Но молчали за столом гости — и удивился этому хозяин Похьолы, а старуха Лоухи сказала:
— Что-то поувяли здесь песни и притупились языки — может, дурное я сварила пиво, что не хвалят певцы веселый напиток? Кто ж начнет? Кто похвалится напевом на славном пиру в Сариоле? Ведь не пискнет скамейка, если не сядут на нее люди, не заскрипит пол, если никто на него не ступит, не загудит труба в печи, если не запалит хозяин очаг.
И тогда сказал ребенок, что сидел на печной скамье и играл с куклой:
— Мал я и юн годами, но готов спеть, раз примолкли сильные мужи и некому прославить этот праздник!
Но дряхлый старик, лежавший на печи, остановил малютку:
— Не дело юных петь песни — лопотать пустое! И в песнях девиц нет смысла!

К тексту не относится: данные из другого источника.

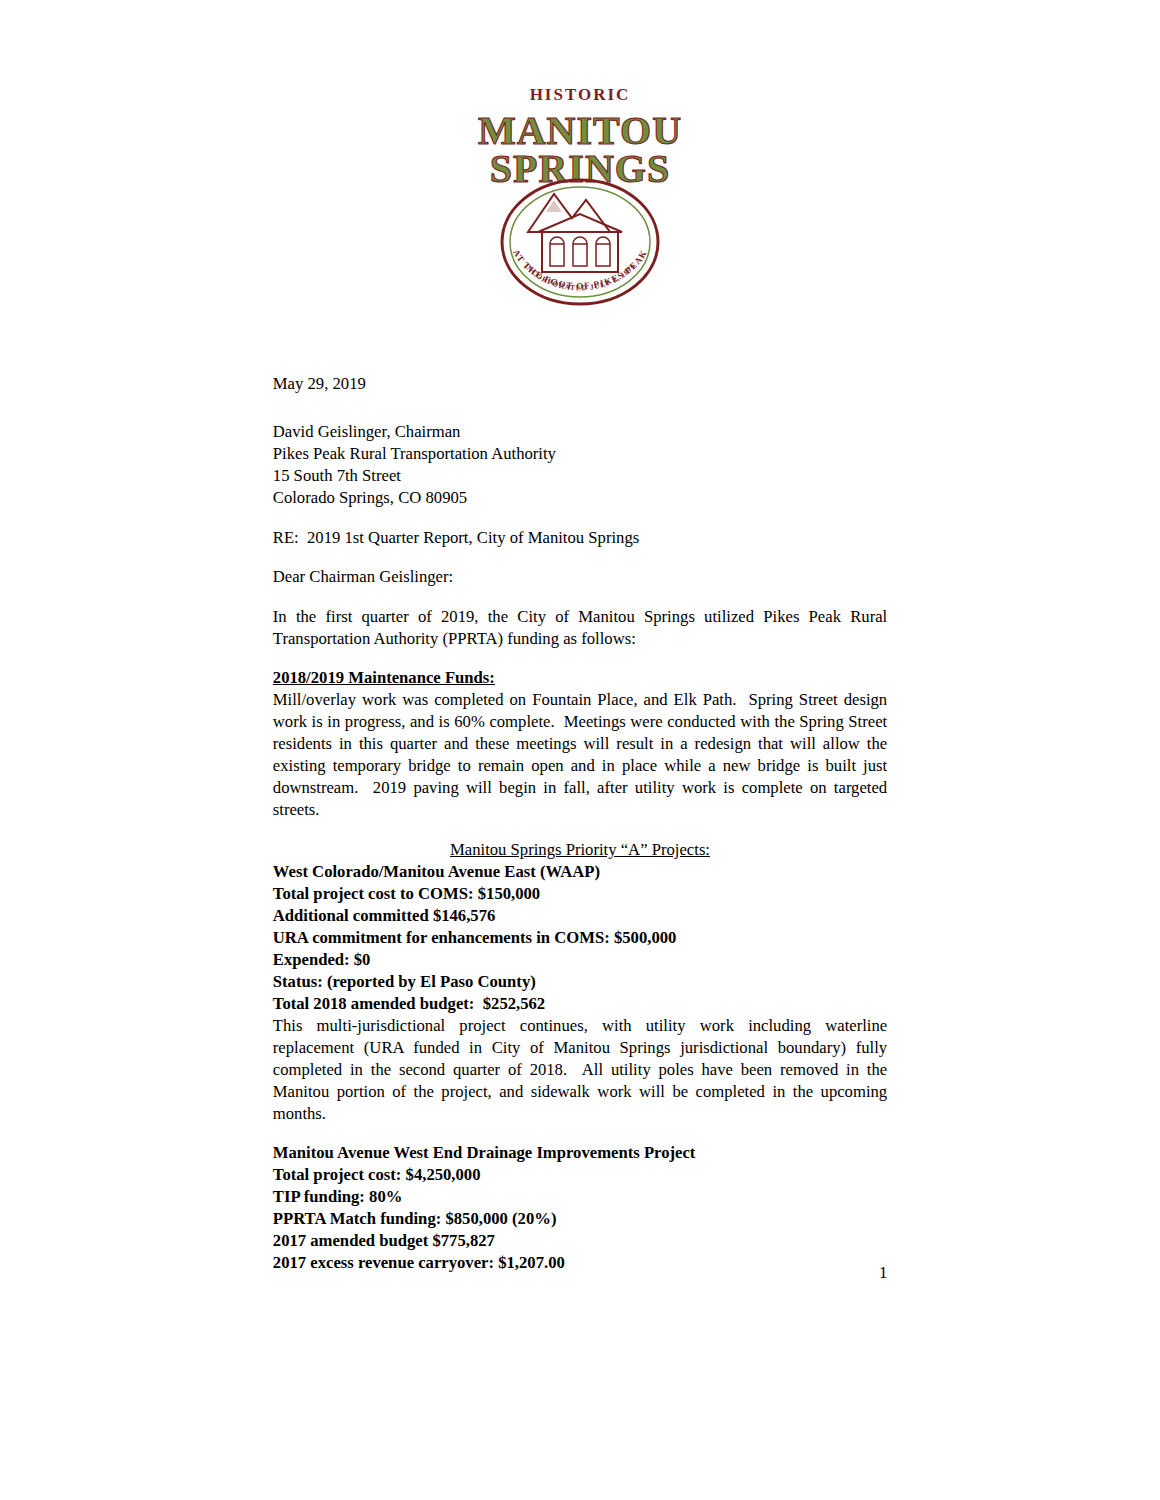HISTORIC MANITOU SPRINGS AT THE FOOT OF PIKES PEAK INCORPORATED JULY 8, 1876
May 29, 2019
David Geislinger, Chairman
Pikes Peak Rural Transportation Authority
15 South 7th Street
Colorado Springs, CO 80905
RE: 2019 1st Quarter Report, City of Manitou Springs
Dear Chairman Geislinger:
In the first quarter of 2019, the City of Manitou Springs utilized Pikes Peak Rural Transportation Authority (PPRTA) funding as follows:
2018/2019 Maintenance Funds:
Mill/overlay work was completed on Fountain Place, and Elk Path. Spring Street design work is in progress, and is 60% complete. Meetings were conducted with the Spring Street residents in this quarter and these meetings will result in a redesign that will allow the existing temporary bridge to remain open and in place while a new bridge is built just downstream. 2019 paving will begin in fall, after utility work is complete on targeted streets.
Manitou Springs Priority “A” Projects:
West Colorado/Manitou Avenue East (WAAP)
Total project cost to COMS: $150,000
Additional committed $146,576
URA commitment for enhancements in COMS: $500,000
Expended: $0
Status: (reported by El Paso County)
Total 2018 amended budget: $252,562
This multi-jurisdictional project continues, with utility work including waterline replacement (URA funded in City of Manitou Springs jurisdictional boundary) fully completed in the second quarter of 2018. All utility poles have been removed in the Manitou portion of the project, and sidewalk work will be completed in the upcoming months.
Manitou Avenue West End Drainage Improvements Project
Total project cost: $4,250,000
TIP funding: 80%
PPRTA Match funding: $850,000 (20%)
2017 amended budget $775,827
2017 excess revenue carryover: $1,207.00
1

Пусть споет муж, чье место на скамье, средь пира!
Услышал это Вяйнемёйнен, но, не желая в гостях опережать певцов Похьолы, спросил хозяев:
— Есть ли кто в здешней земле, кто бы день наш сделал веселым и прославил праздник песней?
— Был я славным певцом в Сариоле, — сказал с печи старик, — не было здесь заклинателя сильнее: как реки, текли мои напевы, как лыжи, скользили мои песни, а теперь надорван мой голос, — как грабли, он нынче меж пнями, как сани на песке, как лодка на отмели.
— Что ж, — сказал Вяйнемёйнен, — тогда я спою свои песни, раз нет здесь певца, с кем мог бы я взяться за руки!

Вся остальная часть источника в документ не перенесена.